# [SELECTED PASSAGE]
----

Re: [HACKERS] pgsql 10: hash indexes testing - Mailing list pgsql-hackers

From Amit Kapila
Subject Re: [HACKERS] pgsql 10: hash indexes testing
Date
Msg-id CAA4eK1KKq80BYOc+mcmHcQzV0Mcs3AHGjEEf--TnLaJbkeTgmg@mail.gmail.com
Whole thread Raw
In response to Re: [HACKERS] pgsql 10: hash indexes testing  (AP <ap@zip.com.au>)
Responses Re: [HACKERS] pgsql 10: hash indexes testing
List pgsql-hackers
On Fri, Jul 7, 2017 at 8:22 AM, AP <ap@zip.com.au> wrote:
> On Thu, Jul 06, 2017 at 05:19:59PM +0530, Amit Kapila wrote:
>> I think if you are under development, it is always advisable to create
>> indexes after initial bulk load.  That way it will be faster and will
>> take lesser space atleast in case of hash index.
>
> This is a bit of a pickle, actually:
> * if I do have a hash index I'll wind up with a bloated one at some stage
>   that refused to allow more inserts until the index is re-created
> * if I don't have an index then I'll wind up with a table where I cannot
>   create a hash index because it has too many rows for it to handle
>
> I'm at a bit of a loss as to how to deal with this.
>

I can understand your concerns.  To address first concern we need to
work on one or more of following work items: (a) work on vacuums that
can be triggered on insert only workload (it should perform index
vacuum as well) (b) separate utility statement/function to squeeze
hash index (c) db internally does squeezing like after each split, so
that chances of such a problem can be reduced, but that will be at the
cost of performance reduction in other workloads, so not sure if it is
advisable.  Among these (b) is simplest to do but may not be
convenient for the user.

To address your second concern, we need to speed up the creation of
hash index which is a relatively big project.  Having said that, I
think in your case, this is one-time operation so spending once more
time might be okay.

----

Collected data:
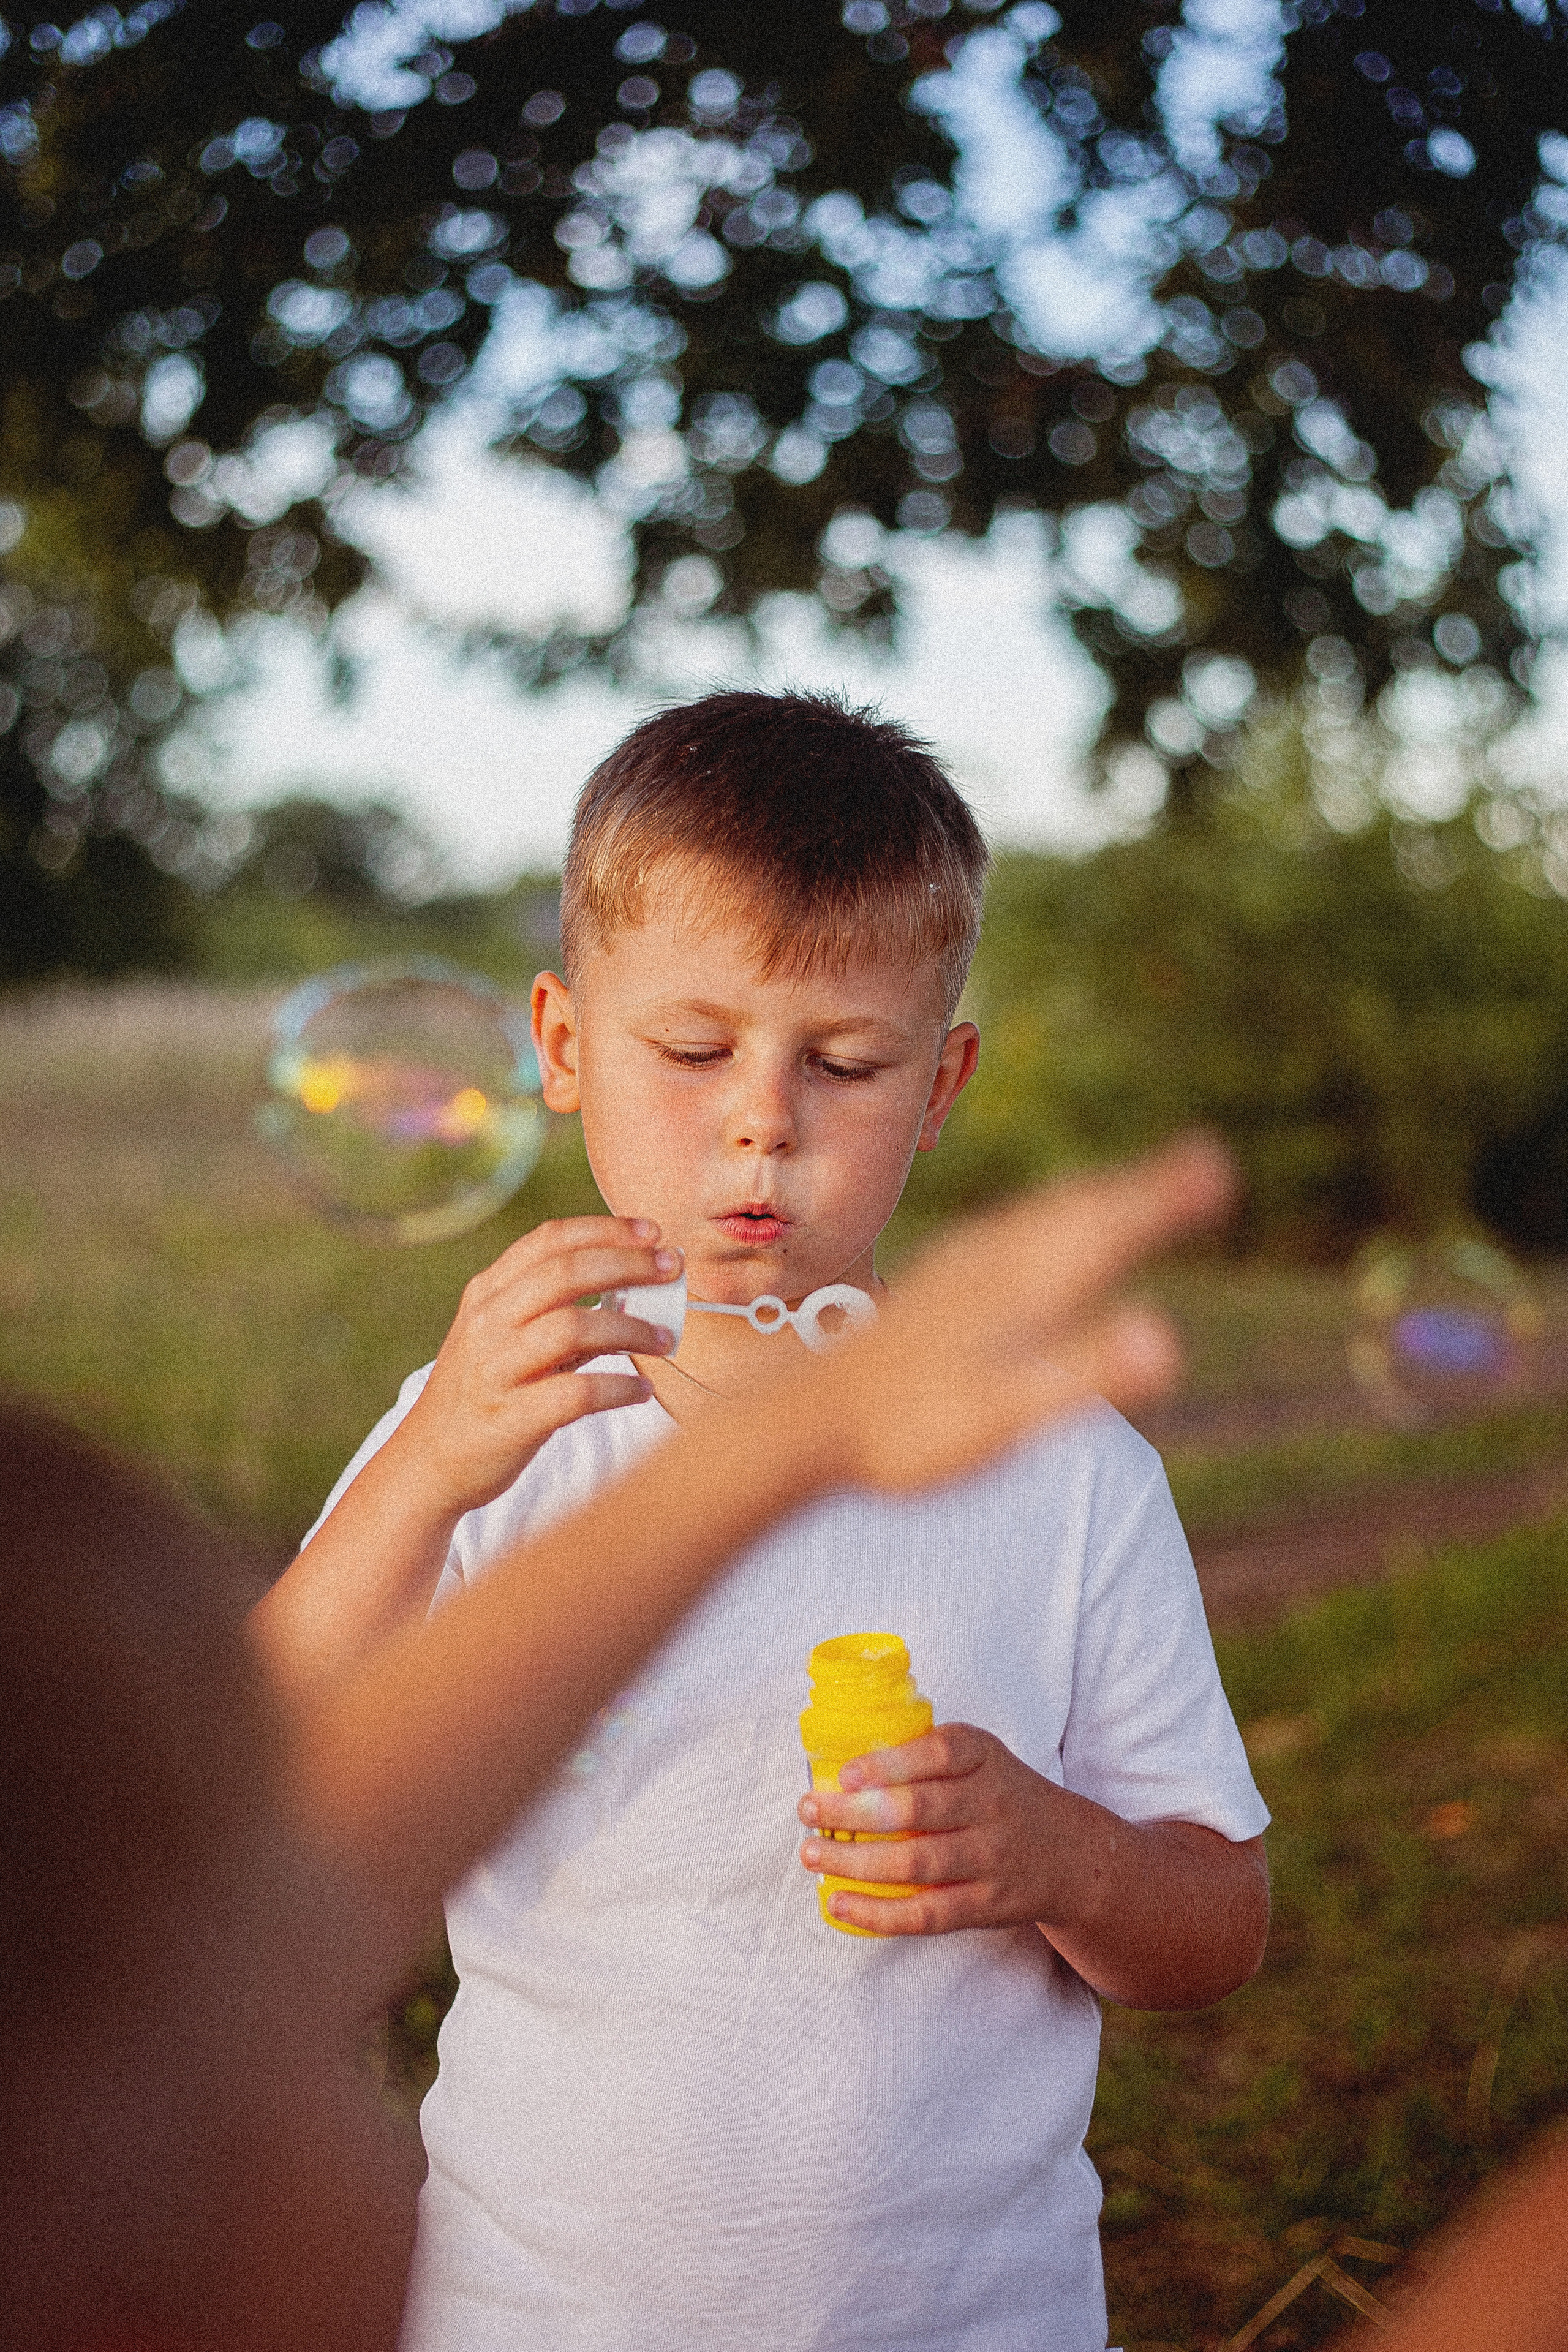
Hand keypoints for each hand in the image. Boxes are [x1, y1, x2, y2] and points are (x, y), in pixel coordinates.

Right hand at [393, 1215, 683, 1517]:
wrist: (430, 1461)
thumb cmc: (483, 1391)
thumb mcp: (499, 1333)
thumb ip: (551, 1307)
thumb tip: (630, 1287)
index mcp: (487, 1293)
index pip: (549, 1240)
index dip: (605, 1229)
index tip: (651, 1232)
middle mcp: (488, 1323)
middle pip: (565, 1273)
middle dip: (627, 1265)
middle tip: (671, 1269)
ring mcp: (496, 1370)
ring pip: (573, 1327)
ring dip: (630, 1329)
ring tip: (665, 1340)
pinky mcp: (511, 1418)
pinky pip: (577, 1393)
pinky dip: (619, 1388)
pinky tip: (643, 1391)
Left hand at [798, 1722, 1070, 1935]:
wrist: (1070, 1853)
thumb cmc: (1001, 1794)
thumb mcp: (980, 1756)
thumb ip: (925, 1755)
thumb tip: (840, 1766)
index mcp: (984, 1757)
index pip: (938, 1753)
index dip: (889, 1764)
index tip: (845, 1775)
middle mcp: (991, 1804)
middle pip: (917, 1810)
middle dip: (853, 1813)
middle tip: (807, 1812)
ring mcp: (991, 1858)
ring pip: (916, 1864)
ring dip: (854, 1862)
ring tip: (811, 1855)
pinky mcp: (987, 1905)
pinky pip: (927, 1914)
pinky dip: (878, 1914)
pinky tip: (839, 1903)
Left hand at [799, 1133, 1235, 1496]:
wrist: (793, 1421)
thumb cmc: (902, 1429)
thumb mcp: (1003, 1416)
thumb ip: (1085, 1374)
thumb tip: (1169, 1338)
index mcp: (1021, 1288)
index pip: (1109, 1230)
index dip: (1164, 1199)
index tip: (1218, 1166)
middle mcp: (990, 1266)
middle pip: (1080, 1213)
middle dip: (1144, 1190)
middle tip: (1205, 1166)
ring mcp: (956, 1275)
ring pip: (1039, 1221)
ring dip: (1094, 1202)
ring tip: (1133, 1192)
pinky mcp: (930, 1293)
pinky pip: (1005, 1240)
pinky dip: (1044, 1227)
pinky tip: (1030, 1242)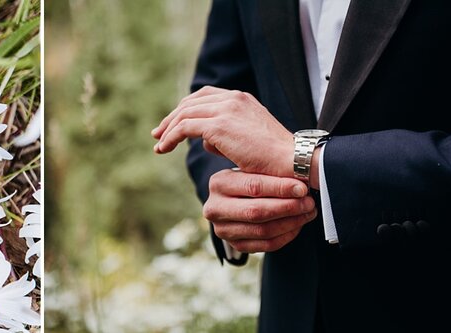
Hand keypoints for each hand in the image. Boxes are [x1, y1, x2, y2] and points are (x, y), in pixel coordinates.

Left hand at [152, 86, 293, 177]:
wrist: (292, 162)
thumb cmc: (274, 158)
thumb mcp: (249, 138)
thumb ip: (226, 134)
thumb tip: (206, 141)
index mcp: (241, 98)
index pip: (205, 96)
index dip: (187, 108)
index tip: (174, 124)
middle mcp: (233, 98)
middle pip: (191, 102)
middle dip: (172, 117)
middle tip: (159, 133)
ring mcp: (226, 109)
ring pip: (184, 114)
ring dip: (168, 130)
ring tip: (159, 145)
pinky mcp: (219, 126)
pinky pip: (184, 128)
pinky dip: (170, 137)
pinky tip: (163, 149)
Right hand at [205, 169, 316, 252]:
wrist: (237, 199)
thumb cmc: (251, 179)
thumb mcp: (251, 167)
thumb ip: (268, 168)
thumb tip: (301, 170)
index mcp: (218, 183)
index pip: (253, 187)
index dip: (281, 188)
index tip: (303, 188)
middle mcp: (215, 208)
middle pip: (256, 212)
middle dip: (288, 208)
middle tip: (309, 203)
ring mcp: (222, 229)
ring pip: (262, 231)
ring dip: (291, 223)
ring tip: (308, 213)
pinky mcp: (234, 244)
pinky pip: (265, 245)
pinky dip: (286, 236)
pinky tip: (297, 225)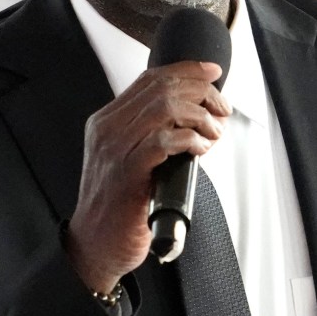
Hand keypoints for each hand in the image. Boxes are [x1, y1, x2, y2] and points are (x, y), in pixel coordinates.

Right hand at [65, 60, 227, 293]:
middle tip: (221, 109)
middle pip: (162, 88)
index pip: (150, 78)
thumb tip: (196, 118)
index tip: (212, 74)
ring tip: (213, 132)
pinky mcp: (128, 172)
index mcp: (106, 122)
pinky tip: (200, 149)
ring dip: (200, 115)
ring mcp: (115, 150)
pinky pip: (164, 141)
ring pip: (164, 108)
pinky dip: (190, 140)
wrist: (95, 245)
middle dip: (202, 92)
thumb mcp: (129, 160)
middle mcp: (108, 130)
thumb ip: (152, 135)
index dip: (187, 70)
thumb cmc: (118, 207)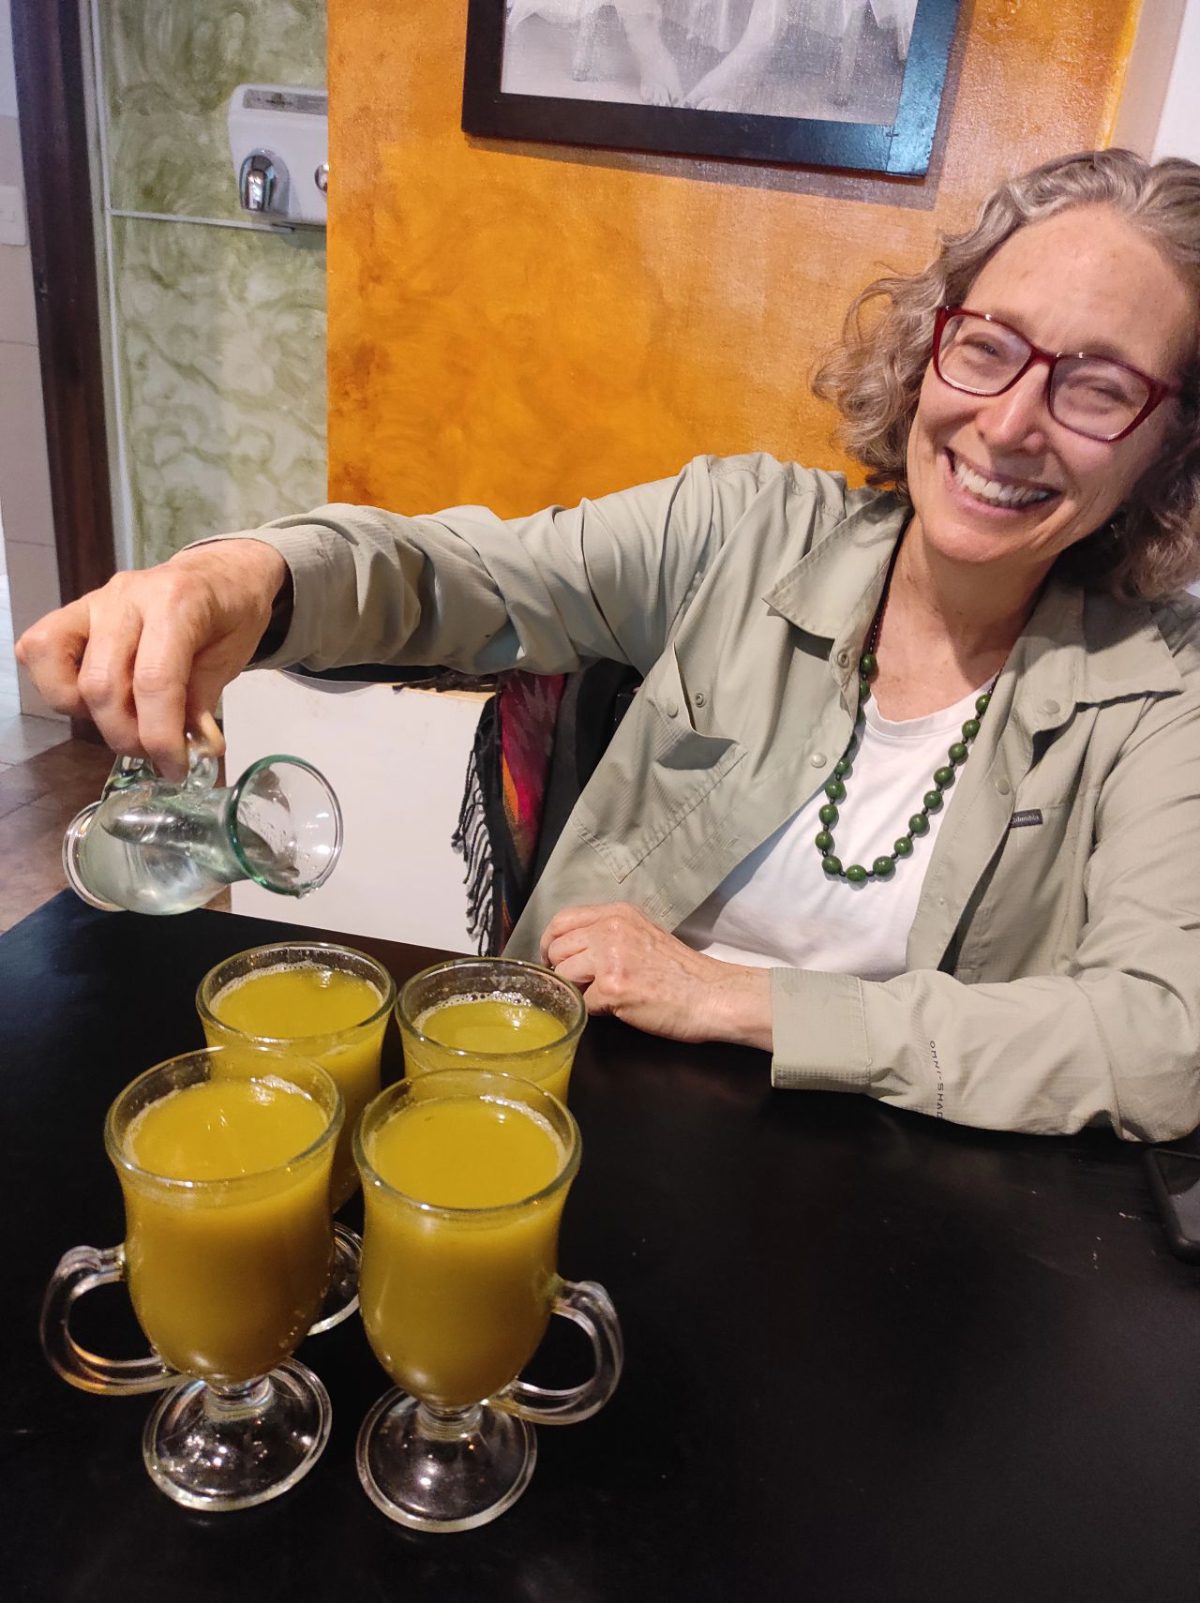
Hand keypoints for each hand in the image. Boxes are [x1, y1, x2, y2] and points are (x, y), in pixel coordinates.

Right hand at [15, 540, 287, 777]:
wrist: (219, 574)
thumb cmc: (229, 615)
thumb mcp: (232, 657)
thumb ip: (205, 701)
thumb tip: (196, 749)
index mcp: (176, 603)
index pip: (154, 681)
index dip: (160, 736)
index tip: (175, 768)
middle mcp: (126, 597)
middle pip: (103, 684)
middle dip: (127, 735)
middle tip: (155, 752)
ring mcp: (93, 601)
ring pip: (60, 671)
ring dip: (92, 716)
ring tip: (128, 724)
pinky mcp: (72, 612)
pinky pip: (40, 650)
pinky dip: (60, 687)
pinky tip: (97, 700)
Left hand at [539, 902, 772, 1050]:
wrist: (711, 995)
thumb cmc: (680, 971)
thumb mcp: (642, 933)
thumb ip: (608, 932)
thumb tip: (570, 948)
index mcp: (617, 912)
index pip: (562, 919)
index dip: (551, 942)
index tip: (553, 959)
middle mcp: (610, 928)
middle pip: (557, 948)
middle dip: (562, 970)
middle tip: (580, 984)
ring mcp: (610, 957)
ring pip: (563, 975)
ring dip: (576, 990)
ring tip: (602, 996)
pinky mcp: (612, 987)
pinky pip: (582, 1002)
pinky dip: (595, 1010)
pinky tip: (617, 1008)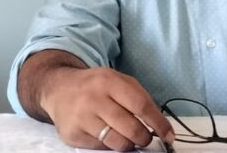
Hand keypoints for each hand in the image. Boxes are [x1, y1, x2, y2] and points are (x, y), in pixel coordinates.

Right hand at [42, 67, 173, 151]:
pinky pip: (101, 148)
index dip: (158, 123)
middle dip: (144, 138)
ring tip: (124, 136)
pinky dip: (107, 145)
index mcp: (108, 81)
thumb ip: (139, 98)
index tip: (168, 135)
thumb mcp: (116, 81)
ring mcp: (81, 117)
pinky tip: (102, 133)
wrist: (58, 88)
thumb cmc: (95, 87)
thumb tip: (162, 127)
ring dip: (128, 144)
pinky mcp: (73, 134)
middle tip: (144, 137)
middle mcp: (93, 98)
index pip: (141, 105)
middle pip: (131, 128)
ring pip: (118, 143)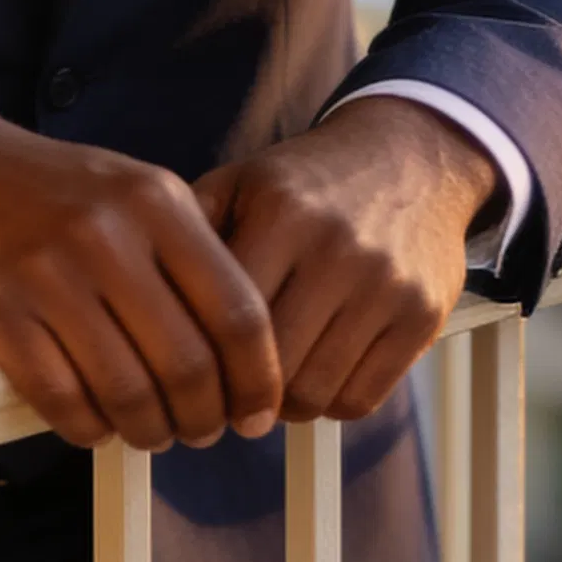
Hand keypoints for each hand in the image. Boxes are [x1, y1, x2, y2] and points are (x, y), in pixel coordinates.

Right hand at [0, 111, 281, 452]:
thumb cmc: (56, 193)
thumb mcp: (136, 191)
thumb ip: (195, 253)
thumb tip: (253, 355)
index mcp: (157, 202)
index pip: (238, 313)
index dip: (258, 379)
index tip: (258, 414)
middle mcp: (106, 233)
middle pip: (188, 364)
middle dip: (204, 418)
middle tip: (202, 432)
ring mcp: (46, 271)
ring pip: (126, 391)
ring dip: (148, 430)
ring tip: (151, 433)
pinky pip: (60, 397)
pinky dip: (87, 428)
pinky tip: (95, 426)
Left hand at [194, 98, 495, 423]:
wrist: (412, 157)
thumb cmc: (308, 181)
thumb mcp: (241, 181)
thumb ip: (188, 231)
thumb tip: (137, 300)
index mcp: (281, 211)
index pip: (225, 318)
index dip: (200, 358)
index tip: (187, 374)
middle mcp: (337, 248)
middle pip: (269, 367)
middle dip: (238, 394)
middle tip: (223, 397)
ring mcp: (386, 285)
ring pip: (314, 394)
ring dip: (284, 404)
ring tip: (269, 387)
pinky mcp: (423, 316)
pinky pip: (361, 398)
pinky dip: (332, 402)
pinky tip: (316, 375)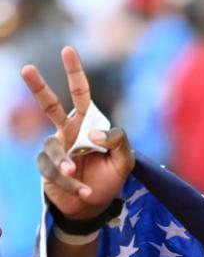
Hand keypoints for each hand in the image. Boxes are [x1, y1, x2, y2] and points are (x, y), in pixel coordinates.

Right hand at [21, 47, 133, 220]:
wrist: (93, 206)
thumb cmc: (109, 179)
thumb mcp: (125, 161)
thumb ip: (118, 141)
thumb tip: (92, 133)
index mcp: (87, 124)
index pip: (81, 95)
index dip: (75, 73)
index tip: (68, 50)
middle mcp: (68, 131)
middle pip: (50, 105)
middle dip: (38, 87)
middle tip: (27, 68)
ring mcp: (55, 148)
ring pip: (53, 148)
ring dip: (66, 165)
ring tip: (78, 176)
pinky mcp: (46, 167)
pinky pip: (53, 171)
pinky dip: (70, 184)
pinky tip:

----

# [ASSIGNMENT 1]
Repeat word for word the part of the hash index email that opens with the words containing "Responses Re: [HACKERS]" and closes with "of hash index.".
# [ASSIGNMENT 2]
Carry the hash index email forward, writing the next part that follows its final sentence.

# [OUTPUT 1]
Responses Re: [HACKERS] pgsql 10: hash indexes testing
List pgsql-hackers
On Fri, Jul 7, 2017 at 8:22 AM, AP <ap@zip.com.au> wrote:
> On Thu, Jul 06, 2017 at 05:19:59PM +0530, Amit Kapila wrote:
>> I think if you are under development, it is always advisable to create
>> indexes after initial bulk load.  That way it will be faster and will
>> take lesser space atleast in case of hash index.

# [OUTPUT 2]
>
>> >> As mentioned above REINDEX might be a better option.  I think for such
>> >> situation we should have some provision to allow squeeze functionality
>> >> of hash exposed to the user, this will be less costly than REINDEX and
>> >> might serve the purpose for the user.  Hey, can you try some hack in
>> >
>> > Assuming it does help, would this be something one would need to guess
>> > at? "I did a whole bunch of concurrent INSERT heavy transactions so I
>> > guess I should do a squeeze now"?
>> >
>> > Or could it be figured out programmatically?
>>
>> I think one can refer free_percent and number of overflow pages to
>> perform such a command.  It won't be 100% correct, but we can make a
>> guess.  We can even check free space in overflow pages with page
>> inspect to make it more accurate.
>
> Does this take much time? Main reason I am asking is that this looks like
> something that the db ought to handle underneath (say as part of an autovac
> run) and so if there are stats that the index code can maintain that can
> then be used by the autovac (or something) code to trigger a cleanup this
> I think would be of benefit.
>

Sure, I agree that database should automatically handle bloat, but as
said above this will be a separate project and may not be straight
forward.



-- 
With Regards,
Amit Kapila.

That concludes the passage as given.